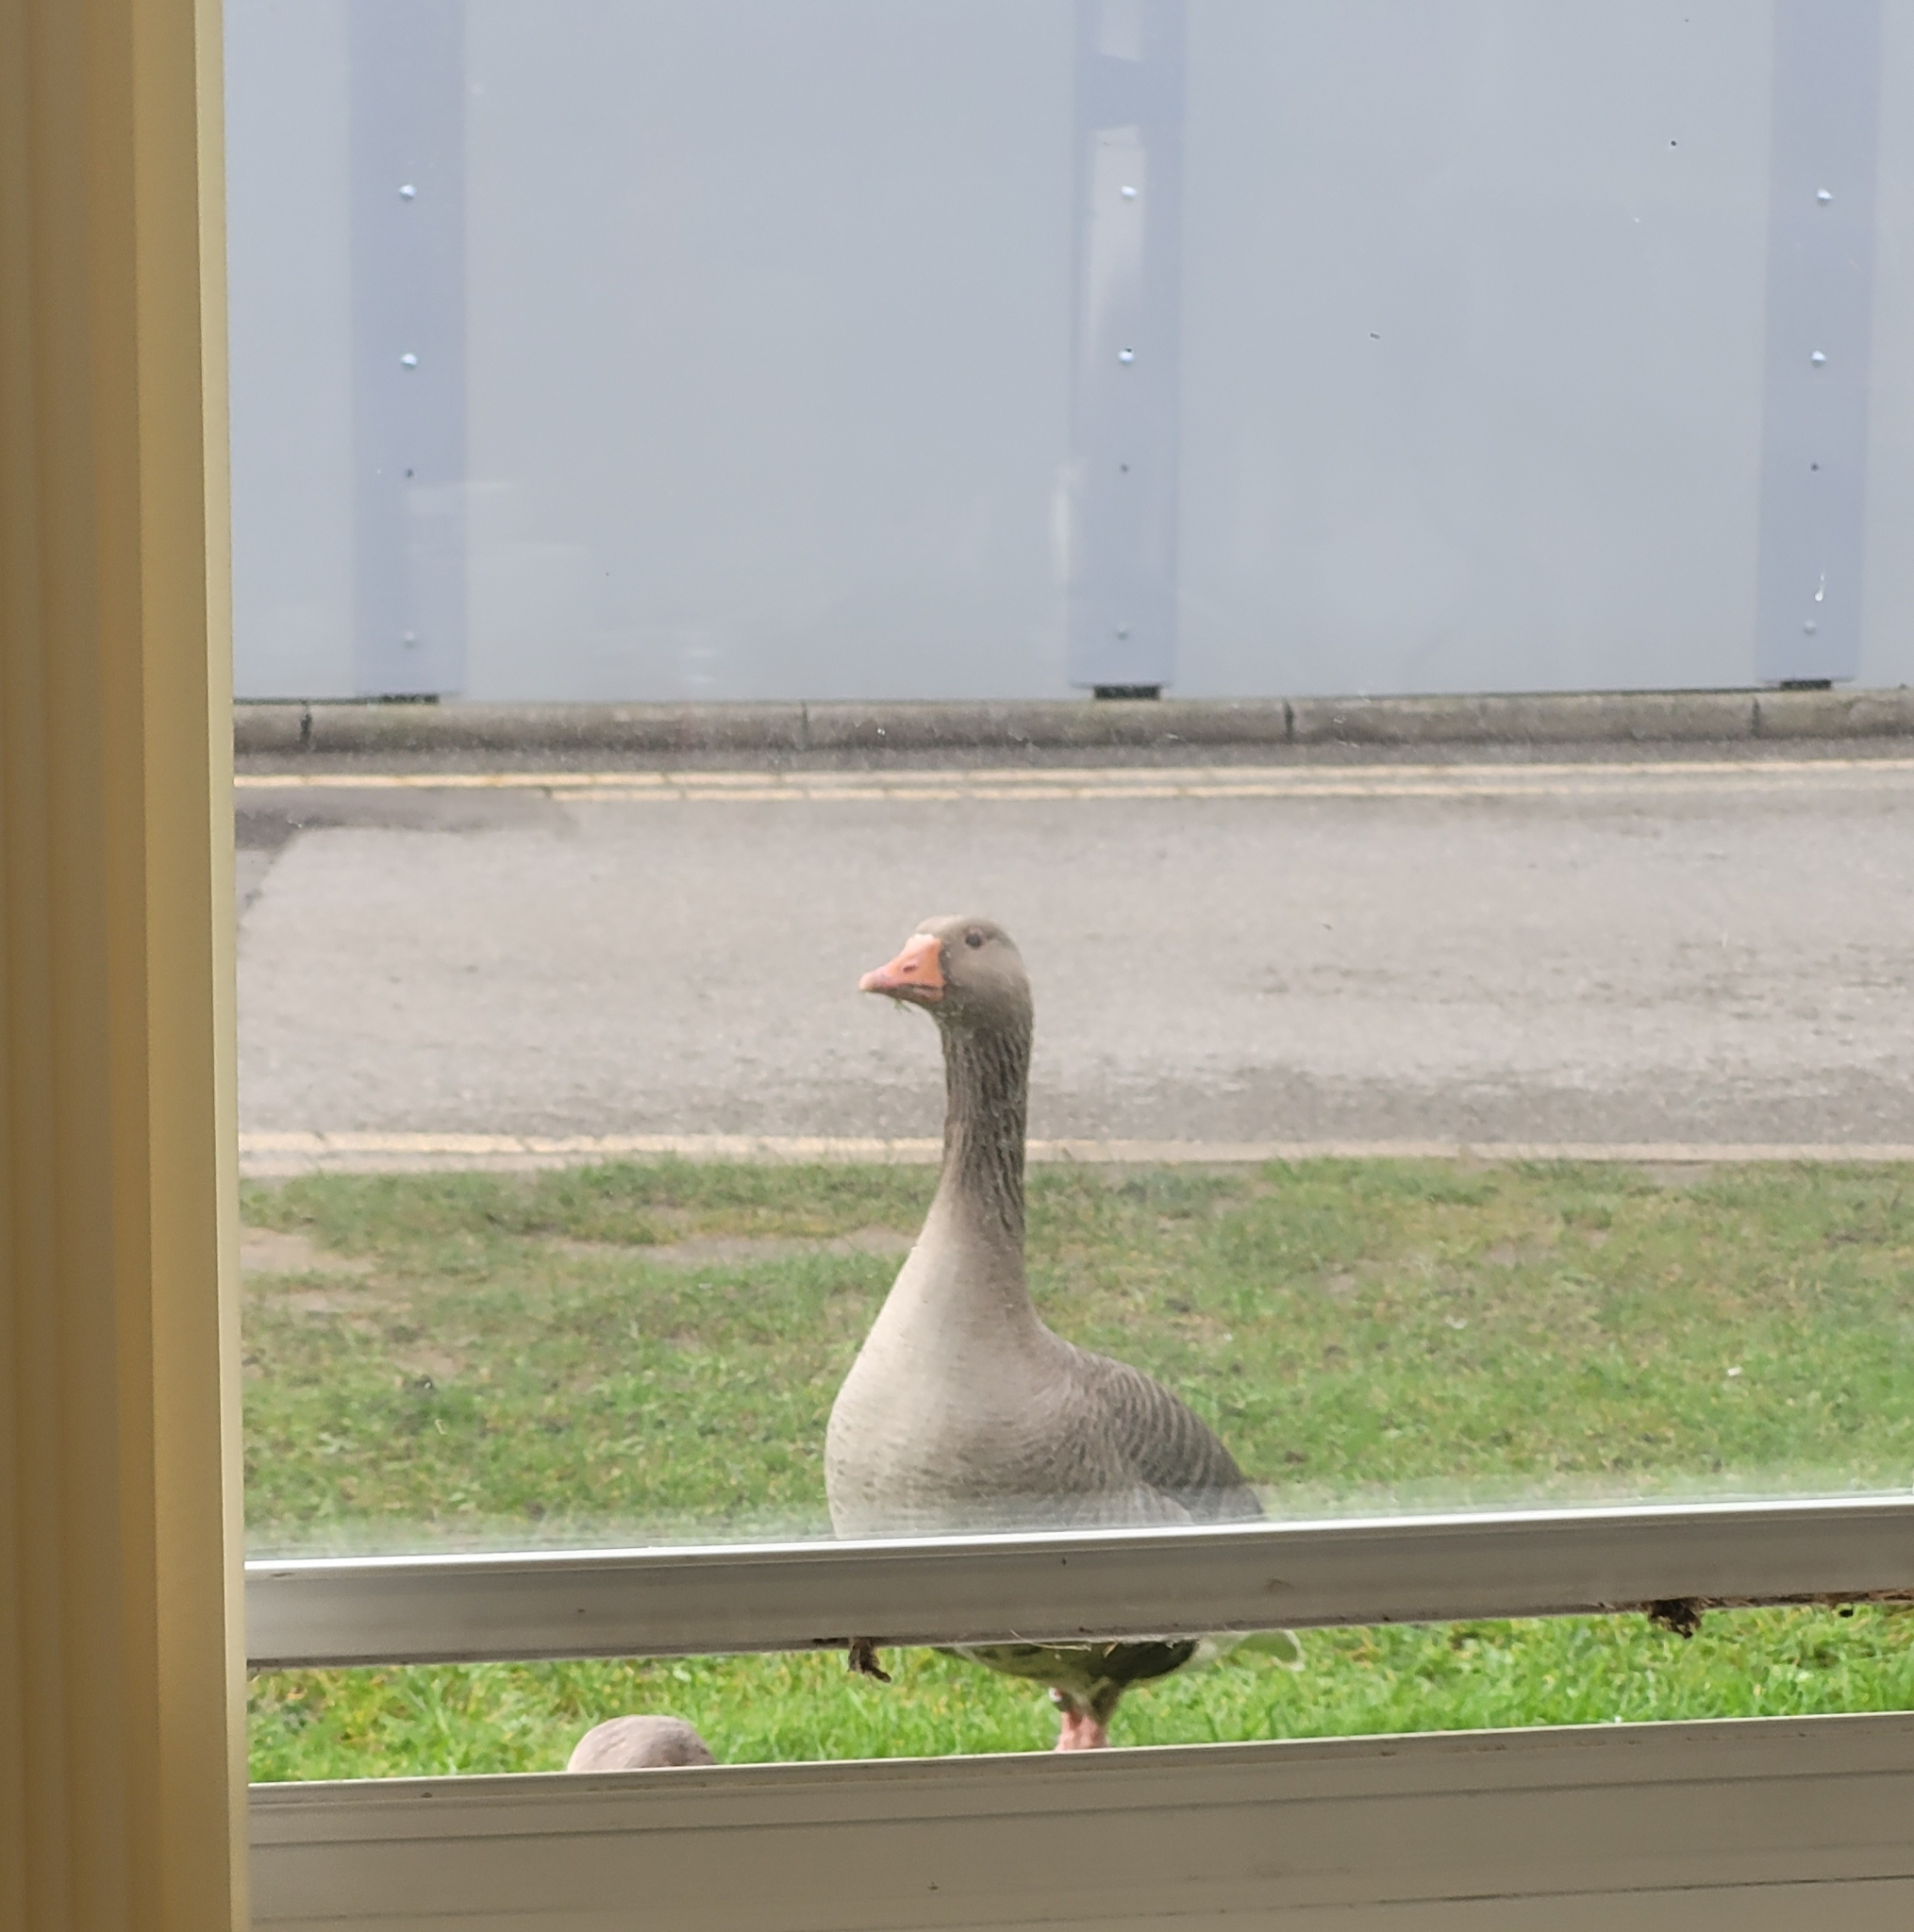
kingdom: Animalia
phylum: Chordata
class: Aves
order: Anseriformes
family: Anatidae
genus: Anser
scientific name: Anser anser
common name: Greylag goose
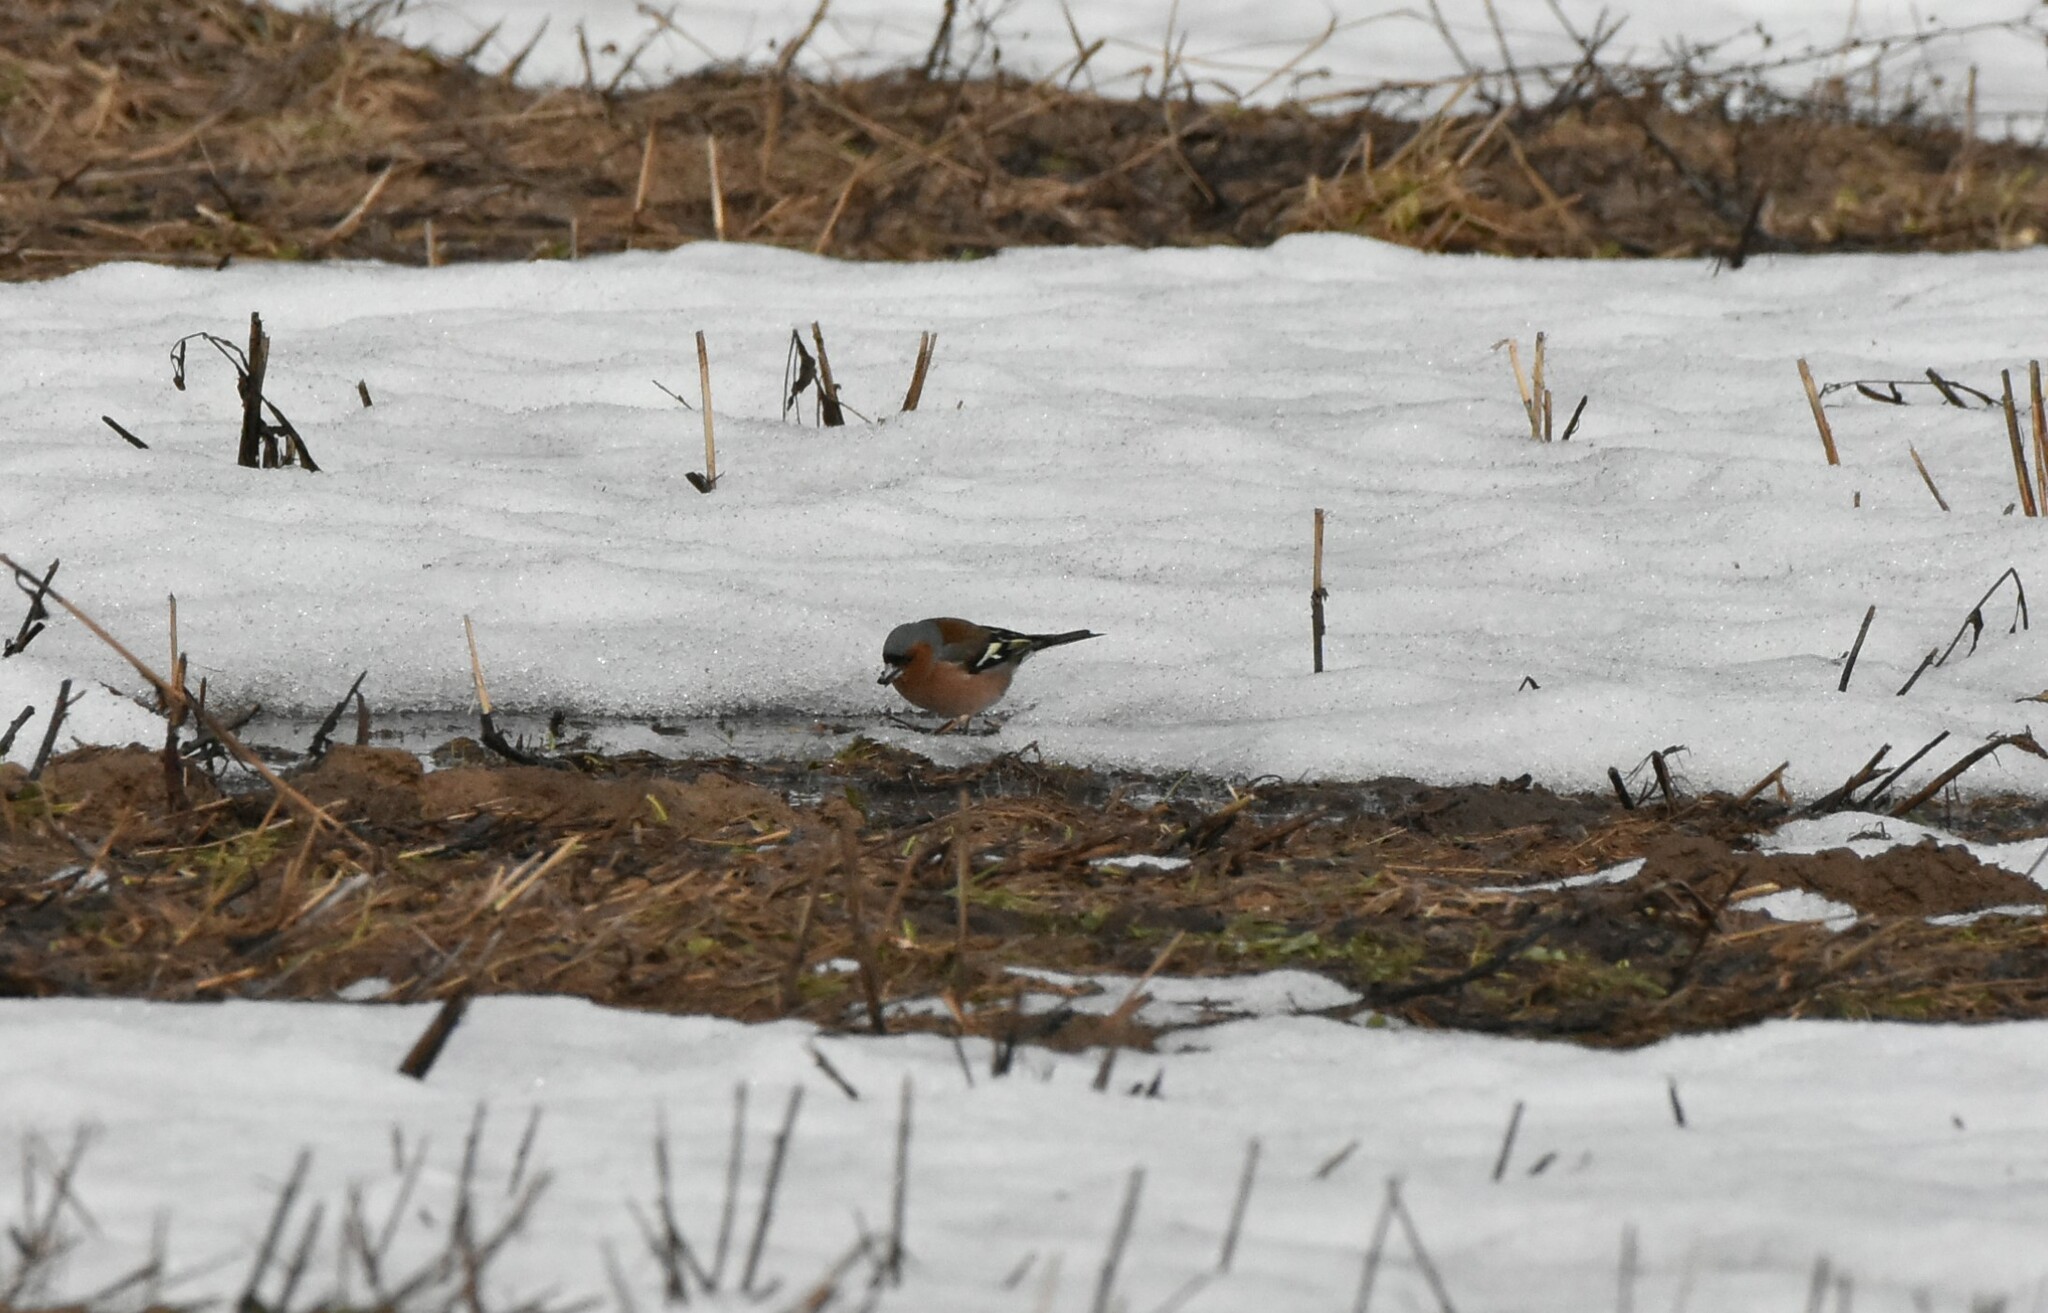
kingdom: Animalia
==========
• [Written exercise]: Convert every line of the records above into a Markdown table with two columns, Row and Line, giving each line a row number and skipping blank lines. Leave the pictures out.

• [The response]:
| Row | Line |
|---|---|
| 1 | kingdom: Animalia |
| 2 | phylum: Chordata |
| 3 | class: Aves |
| 4 | order: Anseriformes |
| 5 | family: Anatidae |
| 6 | genus: Anser |
| 7 | scientific name: Anser anser |
| 8 | common name: Greylag goose |
| 9 | kingdom: Animalia |